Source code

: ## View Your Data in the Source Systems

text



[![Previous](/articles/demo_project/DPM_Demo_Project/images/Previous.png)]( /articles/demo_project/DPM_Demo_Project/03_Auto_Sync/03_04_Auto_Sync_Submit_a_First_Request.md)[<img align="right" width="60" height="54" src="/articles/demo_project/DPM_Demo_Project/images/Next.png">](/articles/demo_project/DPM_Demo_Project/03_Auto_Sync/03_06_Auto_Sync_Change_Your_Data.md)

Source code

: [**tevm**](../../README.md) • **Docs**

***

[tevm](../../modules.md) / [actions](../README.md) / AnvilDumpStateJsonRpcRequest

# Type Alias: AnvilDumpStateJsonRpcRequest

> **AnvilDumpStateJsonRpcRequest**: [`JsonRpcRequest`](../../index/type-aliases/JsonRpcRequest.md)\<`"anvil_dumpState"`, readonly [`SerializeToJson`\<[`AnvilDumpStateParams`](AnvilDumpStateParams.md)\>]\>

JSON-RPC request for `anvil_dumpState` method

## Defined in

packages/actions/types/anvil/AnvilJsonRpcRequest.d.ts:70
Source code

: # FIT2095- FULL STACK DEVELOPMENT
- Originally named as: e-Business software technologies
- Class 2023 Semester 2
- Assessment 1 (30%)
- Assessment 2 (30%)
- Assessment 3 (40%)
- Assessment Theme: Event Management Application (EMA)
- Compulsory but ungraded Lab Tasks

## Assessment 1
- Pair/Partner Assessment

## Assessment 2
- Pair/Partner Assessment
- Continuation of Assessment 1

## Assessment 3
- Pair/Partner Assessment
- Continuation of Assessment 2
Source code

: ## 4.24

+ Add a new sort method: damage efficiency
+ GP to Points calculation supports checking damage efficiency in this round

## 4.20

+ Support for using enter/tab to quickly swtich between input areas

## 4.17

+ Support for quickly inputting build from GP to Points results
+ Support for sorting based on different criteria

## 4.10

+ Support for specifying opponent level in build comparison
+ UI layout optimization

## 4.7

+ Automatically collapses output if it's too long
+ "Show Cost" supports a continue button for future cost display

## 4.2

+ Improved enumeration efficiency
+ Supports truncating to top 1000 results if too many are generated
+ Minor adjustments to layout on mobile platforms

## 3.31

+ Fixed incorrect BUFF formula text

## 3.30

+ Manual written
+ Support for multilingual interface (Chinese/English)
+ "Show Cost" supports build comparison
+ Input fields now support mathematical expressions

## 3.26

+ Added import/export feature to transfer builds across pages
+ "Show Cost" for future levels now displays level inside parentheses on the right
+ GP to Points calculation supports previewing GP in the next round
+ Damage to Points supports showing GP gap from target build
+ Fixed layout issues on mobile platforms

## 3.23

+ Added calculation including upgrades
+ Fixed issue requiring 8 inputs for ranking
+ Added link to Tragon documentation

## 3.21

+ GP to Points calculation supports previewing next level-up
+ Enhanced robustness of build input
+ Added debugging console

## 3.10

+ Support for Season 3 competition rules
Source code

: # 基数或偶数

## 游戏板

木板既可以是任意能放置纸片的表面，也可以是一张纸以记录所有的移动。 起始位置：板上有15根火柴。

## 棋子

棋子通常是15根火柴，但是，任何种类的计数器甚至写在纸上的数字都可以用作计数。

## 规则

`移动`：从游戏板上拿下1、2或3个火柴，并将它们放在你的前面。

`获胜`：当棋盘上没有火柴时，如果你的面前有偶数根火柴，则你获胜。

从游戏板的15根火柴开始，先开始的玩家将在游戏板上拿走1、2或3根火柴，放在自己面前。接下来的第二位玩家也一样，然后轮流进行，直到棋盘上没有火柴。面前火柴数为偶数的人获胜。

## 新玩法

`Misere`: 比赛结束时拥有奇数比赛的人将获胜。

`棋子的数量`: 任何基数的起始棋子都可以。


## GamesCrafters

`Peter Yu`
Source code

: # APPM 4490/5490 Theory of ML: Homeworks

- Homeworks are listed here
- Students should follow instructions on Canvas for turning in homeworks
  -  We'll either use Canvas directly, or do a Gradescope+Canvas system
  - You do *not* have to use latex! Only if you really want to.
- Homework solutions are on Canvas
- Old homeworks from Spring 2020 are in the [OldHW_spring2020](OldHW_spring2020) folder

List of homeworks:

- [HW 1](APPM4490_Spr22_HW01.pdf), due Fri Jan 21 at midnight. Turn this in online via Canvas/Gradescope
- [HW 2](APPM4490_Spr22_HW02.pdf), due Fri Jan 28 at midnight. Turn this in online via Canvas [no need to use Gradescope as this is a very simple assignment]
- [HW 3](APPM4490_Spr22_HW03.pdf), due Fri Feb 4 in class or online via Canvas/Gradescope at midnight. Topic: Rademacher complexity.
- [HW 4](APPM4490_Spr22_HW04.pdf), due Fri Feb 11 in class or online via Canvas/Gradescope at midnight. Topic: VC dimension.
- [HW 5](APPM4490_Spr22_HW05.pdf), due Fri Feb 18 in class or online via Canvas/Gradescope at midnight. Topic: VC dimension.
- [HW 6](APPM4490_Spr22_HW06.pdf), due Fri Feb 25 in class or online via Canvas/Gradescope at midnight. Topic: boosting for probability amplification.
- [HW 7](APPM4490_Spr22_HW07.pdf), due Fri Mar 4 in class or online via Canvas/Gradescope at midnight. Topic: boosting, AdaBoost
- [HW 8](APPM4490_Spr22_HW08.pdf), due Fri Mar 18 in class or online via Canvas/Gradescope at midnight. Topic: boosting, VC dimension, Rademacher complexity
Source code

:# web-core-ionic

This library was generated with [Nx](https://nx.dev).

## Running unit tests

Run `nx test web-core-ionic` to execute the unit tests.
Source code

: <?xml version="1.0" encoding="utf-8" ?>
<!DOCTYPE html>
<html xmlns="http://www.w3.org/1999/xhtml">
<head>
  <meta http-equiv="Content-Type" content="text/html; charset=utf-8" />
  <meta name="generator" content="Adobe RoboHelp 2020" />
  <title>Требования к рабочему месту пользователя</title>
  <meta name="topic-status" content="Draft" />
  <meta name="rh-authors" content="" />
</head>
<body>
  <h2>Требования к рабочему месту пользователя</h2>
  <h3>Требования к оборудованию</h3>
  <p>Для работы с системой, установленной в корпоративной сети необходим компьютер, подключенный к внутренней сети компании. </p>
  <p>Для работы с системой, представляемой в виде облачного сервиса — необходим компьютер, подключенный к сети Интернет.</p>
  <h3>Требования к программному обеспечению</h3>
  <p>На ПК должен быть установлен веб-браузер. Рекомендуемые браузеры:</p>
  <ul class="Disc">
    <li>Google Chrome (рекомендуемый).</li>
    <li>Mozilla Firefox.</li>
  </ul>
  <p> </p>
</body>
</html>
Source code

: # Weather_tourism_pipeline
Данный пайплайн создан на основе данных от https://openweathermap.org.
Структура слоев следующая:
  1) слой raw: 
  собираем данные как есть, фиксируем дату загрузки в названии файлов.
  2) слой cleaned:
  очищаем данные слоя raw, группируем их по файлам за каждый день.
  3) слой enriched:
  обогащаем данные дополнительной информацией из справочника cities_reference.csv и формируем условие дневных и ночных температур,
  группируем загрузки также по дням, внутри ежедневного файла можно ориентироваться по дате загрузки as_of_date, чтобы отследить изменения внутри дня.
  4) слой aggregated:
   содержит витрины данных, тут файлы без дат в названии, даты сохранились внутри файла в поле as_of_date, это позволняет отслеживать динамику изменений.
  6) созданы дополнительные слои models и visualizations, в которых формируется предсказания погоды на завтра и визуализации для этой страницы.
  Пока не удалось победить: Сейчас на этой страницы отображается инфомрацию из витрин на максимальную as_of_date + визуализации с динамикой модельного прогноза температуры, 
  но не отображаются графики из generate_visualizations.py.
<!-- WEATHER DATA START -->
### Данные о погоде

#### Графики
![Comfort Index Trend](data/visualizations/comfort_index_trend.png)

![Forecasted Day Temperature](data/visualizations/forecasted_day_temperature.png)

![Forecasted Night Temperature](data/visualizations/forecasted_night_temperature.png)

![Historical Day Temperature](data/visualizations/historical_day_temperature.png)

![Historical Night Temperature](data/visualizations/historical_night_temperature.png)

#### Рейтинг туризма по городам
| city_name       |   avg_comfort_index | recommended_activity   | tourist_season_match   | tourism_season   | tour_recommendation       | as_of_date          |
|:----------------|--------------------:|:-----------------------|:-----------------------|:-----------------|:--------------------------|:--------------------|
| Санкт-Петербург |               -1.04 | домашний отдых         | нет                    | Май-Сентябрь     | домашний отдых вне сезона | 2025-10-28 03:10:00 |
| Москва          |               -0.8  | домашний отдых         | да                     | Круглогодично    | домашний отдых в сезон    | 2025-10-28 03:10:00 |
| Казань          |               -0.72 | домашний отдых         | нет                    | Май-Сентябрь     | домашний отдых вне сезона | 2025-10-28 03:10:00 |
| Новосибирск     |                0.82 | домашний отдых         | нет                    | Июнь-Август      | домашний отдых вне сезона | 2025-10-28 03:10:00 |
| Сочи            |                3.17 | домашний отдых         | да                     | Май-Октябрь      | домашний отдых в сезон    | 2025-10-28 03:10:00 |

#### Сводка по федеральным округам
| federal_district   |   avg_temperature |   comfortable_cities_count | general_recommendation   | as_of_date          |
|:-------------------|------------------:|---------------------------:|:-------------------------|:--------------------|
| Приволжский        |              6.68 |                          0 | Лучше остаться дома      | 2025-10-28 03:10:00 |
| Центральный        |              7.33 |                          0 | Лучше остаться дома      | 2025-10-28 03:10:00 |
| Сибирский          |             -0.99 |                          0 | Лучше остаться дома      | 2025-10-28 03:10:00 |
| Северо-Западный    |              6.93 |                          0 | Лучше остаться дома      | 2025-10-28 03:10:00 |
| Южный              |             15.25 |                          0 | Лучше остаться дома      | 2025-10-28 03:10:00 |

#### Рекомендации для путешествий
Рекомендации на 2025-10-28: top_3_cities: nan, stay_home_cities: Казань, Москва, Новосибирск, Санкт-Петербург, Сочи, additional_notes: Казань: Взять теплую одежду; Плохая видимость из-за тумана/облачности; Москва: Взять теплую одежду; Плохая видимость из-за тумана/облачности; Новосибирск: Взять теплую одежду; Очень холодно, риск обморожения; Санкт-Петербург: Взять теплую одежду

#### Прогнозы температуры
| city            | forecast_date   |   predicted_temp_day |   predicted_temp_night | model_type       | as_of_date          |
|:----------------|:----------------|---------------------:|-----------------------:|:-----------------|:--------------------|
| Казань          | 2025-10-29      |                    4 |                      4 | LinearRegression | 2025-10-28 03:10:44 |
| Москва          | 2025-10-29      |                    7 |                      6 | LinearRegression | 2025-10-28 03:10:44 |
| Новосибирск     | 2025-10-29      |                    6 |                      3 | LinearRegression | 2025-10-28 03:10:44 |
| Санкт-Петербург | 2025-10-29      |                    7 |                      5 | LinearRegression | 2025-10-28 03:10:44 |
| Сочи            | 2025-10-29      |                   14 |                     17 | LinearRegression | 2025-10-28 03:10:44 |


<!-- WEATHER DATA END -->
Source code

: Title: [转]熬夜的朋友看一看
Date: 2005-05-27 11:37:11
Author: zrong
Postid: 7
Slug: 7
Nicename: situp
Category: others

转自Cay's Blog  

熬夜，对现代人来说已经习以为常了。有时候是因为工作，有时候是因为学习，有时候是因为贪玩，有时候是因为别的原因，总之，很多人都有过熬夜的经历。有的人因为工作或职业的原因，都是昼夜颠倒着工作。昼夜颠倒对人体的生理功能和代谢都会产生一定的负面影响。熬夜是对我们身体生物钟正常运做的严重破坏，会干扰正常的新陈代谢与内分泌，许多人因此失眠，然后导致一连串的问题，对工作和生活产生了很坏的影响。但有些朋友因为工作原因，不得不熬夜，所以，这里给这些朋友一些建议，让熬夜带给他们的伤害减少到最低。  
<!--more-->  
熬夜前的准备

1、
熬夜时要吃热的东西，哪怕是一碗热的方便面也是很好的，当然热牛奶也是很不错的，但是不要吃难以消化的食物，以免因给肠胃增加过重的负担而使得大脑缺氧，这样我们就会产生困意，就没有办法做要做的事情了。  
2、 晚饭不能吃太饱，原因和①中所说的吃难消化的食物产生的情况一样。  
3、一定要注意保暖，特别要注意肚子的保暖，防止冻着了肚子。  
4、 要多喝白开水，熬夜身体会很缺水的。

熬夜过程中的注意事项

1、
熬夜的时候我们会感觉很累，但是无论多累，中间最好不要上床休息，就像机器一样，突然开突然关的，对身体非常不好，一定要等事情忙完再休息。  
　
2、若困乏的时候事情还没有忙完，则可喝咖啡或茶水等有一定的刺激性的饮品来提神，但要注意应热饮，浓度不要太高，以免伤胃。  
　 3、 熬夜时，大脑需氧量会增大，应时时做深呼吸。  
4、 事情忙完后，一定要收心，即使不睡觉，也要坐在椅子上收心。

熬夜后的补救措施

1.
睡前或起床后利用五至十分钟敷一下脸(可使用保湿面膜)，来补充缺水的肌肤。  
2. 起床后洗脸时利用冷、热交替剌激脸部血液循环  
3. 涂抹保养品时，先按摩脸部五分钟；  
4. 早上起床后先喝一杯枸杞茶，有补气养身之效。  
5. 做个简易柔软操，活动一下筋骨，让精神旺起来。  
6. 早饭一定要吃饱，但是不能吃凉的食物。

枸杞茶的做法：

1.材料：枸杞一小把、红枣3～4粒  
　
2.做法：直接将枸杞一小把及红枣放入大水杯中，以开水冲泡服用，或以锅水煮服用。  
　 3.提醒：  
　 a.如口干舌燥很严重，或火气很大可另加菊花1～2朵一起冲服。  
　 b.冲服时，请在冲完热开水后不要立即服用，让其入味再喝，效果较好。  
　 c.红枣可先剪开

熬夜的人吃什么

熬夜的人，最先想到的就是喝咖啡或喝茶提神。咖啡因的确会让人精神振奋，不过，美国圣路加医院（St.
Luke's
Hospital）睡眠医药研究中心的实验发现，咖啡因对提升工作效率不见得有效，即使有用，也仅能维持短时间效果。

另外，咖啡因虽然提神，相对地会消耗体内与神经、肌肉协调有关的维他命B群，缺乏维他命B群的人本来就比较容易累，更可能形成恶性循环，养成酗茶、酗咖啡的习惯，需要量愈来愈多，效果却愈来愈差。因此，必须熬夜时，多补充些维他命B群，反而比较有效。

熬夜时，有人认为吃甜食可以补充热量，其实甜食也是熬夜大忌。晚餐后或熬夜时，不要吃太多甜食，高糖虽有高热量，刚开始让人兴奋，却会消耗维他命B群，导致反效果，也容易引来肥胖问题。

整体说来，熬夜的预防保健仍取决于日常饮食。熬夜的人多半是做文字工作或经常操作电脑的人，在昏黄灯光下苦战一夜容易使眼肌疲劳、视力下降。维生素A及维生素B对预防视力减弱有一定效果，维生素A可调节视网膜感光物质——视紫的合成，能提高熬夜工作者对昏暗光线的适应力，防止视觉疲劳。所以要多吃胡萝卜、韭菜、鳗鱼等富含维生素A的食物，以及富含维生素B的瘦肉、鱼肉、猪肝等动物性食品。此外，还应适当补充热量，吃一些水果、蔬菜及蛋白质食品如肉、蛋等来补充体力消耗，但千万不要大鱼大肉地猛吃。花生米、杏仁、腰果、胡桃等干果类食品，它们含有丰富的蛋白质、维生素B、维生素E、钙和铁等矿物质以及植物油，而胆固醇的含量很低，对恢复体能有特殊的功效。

### WHAT TO WORK ON
Each line above that contains the word "results" must be copied.

### TASK RESULT
+ Support for quickly inputting build from GP to Points results
+ Supports truncating to top 1000 results if too many are generated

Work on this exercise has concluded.